[Opening Supplied material section]
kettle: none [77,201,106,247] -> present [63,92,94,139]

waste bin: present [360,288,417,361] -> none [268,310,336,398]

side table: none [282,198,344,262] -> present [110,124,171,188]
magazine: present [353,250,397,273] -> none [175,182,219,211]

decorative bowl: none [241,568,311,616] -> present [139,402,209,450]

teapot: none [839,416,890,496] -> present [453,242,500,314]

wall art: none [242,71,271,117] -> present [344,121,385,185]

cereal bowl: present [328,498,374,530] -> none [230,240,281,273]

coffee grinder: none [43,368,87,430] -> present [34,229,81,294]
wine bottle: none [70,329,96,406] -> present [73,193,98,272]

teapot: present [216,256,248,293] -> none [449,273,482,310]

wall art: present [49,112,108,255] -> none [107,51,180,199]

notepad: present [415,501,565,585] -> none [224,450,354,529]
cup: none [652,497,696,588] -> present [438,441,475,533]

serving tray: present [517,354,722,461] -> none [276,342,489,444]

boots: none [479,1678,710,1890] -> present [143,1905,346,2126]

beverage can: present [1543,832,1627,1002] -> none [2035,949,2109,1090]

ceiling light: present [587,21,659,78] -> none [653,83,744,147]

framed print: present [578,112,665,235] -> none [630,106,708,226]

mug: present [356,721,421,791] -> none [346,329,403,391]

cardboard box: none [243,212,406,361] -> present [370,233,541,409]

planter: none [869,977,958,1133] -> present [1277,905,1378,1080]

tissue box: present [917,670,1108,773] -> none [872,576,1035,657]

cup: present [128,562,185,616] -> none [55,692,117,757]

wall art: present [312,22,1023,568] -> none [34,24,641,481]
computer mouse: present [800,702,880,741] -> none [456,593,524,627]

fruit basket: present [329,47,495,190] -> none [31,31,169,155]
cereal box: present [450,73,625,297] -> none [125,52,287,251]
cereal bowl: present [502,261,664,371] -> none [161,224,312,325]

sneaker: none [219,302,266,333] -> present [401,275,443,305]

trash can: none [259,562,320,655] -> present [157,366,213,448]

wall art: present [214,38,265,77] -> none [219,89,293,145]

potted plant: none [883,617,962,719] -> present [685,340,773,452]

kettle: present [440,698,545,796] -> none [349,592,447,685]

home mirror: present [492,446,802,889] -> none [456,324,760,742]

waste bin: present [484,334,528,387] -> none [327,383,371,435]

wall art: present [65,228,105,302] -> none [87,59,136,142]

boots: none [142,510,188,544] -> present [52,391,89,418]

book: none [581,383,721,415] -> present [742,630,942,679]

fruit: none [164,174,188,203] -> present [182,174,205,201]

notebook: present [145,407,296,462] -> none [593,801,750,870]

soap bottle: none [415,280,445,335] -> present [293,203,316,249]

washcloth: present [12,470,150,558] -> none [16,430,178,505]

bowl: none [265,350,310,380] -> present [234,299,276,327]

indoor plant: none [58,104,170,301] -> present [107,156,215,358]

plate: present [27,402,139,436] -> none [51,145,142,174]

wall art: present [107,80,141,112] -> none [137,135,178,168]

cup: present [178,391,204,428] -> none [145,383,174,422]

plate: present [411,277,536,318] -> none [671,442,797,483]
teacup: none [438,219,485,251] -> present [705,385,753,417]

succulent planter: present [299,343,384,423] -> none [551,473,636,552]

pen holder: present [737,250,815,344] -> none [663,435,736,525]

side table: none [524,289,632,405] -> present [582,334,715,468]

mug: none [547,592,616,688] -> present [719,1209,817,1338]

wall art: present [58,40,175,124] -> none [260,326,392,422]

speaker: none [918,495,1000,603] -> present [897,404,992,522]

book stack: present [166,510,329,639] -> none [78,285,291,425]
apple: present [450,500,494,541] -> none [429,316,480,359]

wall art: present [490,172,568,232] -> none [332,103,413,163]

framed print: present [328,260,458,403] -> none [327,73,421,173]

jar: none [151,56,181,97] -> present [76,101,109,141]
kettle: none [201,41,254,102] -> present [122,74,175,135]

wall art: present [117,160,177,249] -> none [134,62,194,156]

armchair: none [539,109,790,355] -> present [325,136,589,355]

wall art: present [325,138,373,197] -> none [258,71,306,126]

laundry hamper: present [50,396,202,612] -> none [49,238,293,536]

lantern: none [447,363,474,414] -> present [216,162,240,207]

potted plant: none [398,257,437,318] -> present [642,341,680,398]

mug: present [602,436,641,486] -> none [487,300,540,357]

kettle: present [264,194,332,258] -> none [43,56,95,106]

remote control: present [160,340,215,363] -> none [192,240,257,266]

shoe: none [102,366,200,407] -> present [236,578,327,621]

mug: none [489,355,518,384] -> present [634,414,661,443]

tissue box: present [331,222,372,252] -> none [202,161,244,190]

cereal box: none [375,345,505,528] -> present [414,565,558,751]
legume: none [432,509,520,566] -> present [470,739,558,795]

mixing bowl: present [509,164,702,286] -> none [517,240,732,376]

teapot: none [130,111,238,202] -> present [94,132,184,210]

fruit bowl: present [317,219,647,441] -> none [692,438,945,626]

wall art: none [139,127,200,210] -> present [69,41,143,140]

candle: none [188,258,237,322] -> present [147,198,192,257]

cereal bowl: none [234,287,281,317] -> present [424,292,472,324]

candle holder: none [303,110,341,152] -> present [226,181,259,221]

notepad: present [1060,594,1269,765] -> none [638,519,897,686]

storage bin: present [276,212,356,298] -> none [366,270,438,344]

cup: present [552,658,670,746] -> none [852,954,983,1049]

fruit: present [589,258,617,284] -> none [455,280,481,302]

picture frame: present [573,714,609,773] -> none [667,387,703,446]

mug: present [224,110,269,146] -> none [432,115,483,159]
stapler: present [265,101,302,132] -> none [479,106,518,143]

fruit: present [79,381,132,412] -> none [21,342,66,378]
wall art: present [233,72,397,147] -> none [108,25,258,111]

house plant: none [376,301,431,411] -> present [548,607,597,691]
[Closing Supplied material section]
▸ **Task to carry out**
Please copy every line of the records above in which "waste" appears.

▸ **Completed task**
waste bin: present [360,288,417,361] -> none [268,310,336,398]
waste bin: present [484,334,528,387] -> none [327,383,371,435]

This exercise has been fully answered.